While the Netherlands is not “against” a ban, it argues that it would only come into place as a “final element,” when nuclear weapons “no longer fulfill a function in the security of states.” This overlooks the potential of the ban treaty, however, to affect the security assessment of states in relation to nuclear weapons. A prohibition could help states to overcome their reliance on weapons of terror as an illusory means of security.

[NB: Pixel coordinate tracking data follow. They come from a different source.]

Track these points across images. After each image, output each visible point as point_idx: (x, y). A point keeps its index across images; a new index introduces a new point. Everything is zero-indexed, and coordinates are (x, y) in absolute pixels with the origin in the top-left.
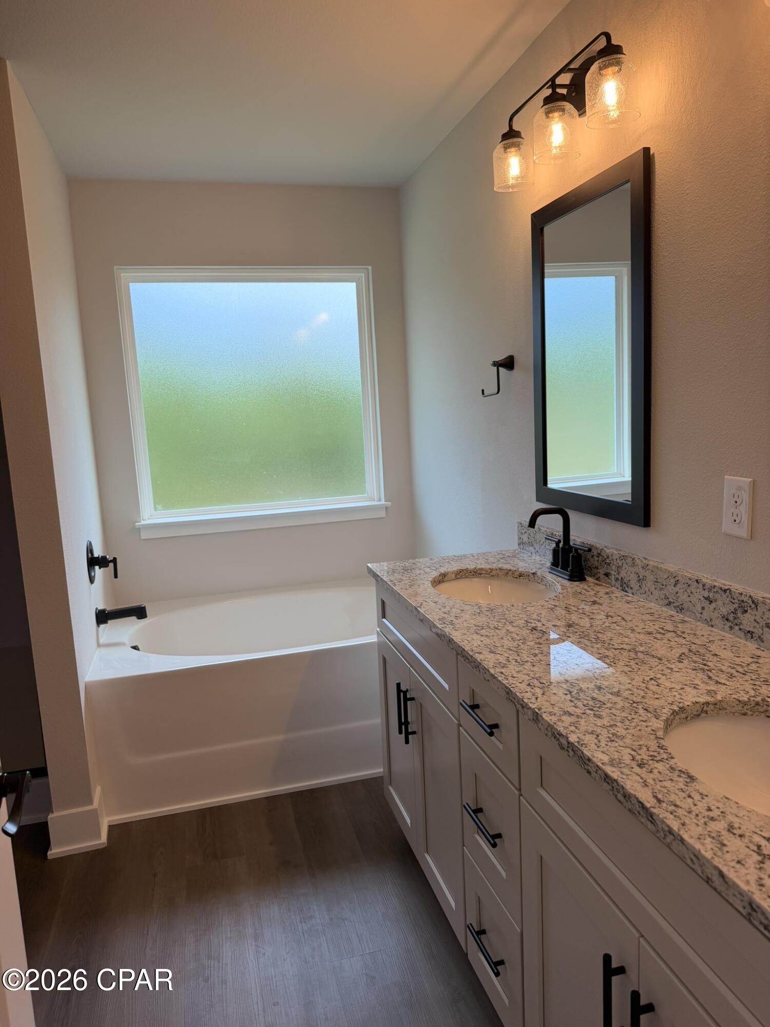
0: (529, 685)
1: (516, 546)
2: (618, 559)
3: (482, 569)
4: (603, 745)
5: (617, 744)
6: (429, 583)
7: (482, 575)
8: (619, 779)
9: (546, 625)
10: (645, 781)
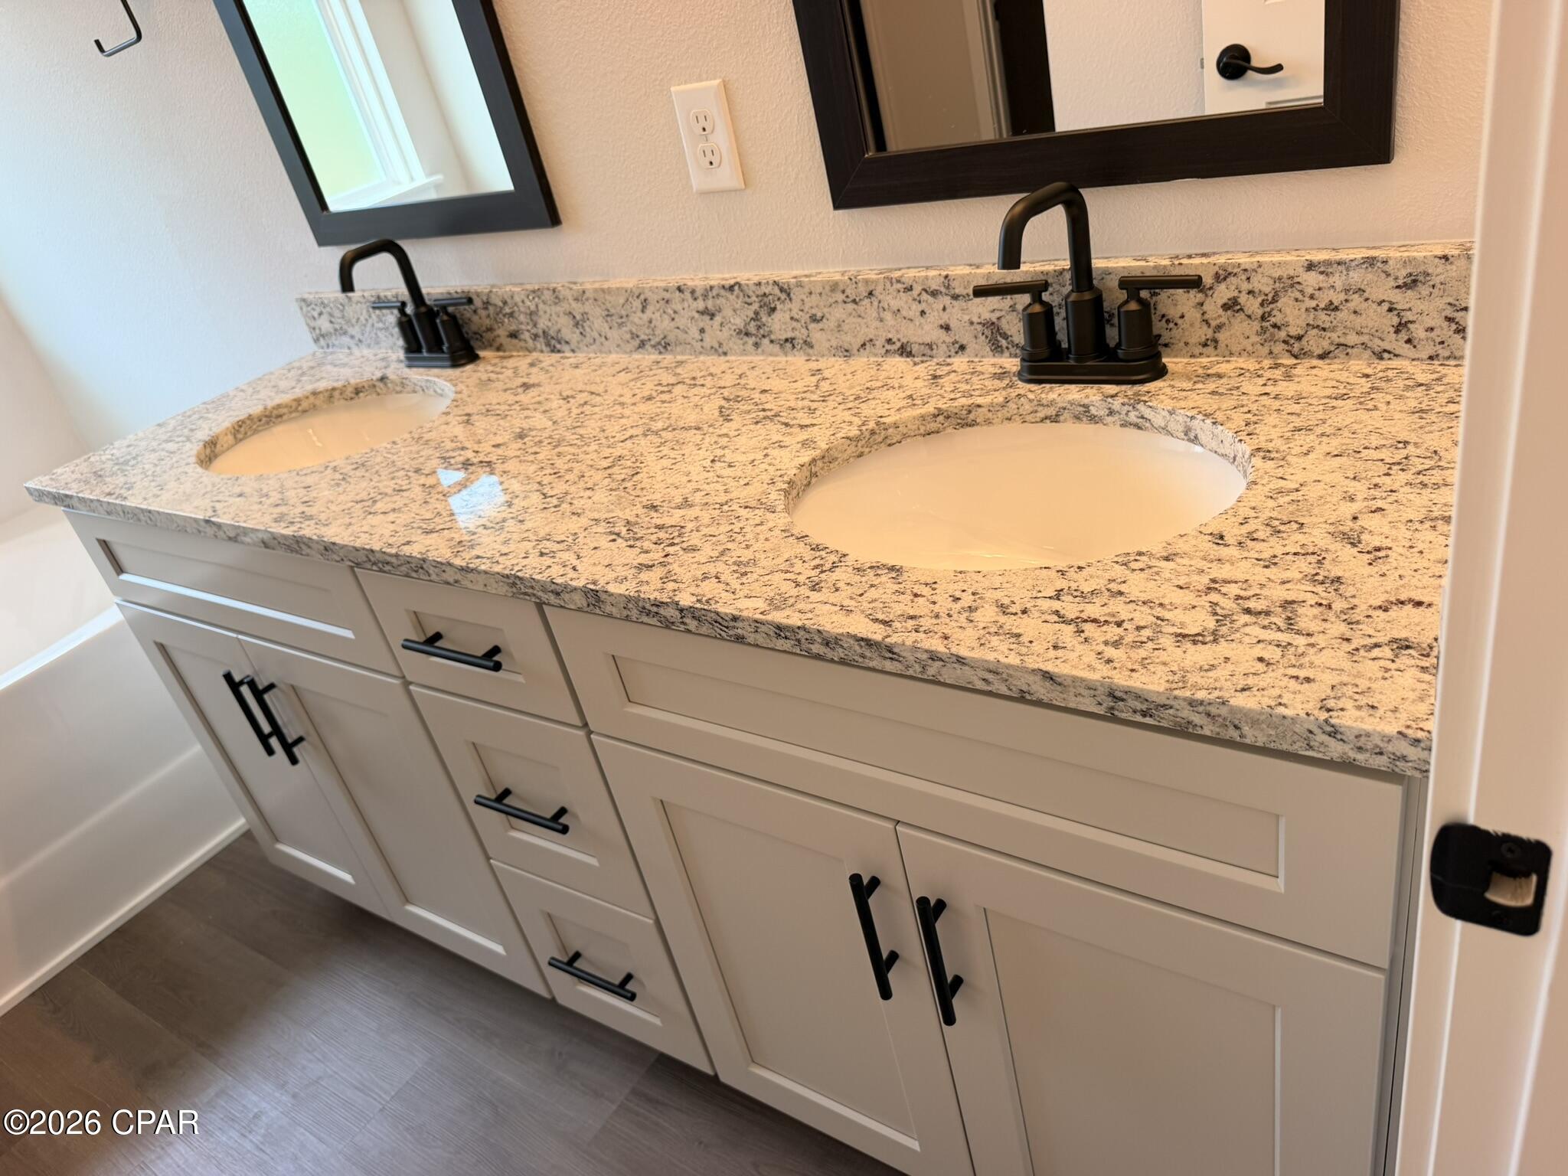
0: (542, 554)
1: (313, 347)
2: (526, 300)
3: (279, 406)
4: (738, 587)
5: (755, 576)
6: (195, 468)
7: (285, 417)
8: (806, 622)
9: (480, 450)
10: (842, 606)
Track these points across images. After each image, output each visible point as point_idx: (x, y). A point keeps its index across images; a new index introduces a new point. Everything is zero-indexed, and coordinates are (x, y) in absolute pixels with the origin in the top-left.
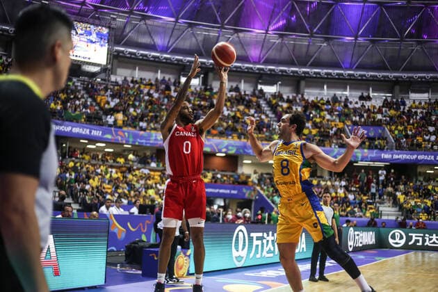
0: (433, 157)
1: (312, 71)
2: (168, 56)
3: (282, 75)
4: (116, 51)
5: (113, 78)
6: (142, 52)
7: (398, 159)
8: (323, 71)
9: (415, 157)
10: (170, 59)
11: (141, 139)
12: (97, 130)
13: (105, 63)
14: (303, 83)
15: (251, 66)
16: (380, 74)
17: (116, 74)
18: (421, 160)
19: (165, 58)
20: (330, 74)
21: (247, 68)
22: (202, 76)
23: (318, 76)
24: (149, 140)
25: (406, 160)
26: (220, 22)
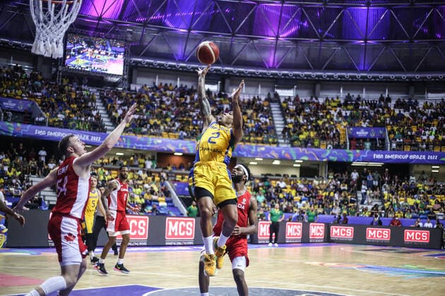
0: (424, 157)
1: (325, 74)
2: (184, 65)
3: (296, 79)
4: (134, 62)
5: (133, 87)
6: (159, 62)
7: (390, 159)
8: (336, 75)
9: (406, 156)
10: (185, 67)
11: (138, 144)
12: (96, 136)
13: (121, 74)
14: (318, 86)
15: (265, 71)
16: (392, 76)
17: (136, 83)
18: (412, 160)
19: (181, 67)
20: (343, 77)
21: (261, 73)
22: (219, 82)
23: (332, 79)
24: (146, 144)
25: (397, 159)
26: (231, 31)
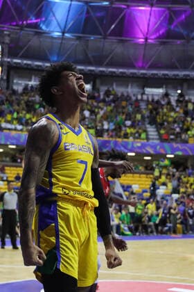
3: (165, 78)
14: (185, 86)
15: (135, 71)
21: (131, 73)
22: (92, 82)
26: (103, 34)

It is exactly these kinds of discussions that should take place in the OEWG. While discussions will continue for the rest of the week, there are really only two questions: are the states that have committed through the Humanitarian Pledge to fill the legal gap for the prohibition and elimination of nuclear weapons ready to move forward now, and how will they proceed? It’s time to get started with a prohibition, even if the nuclear-armed states refuse to join the majority of the world in rejecting these weapons of terror as illegitimate, dangerous, and irresponsible. While not all states are supportive of this approach, it is through discussions like these that supportive states can illuminate the value, practicality, and effectiveness of a legal prohibition of nuclear weapons.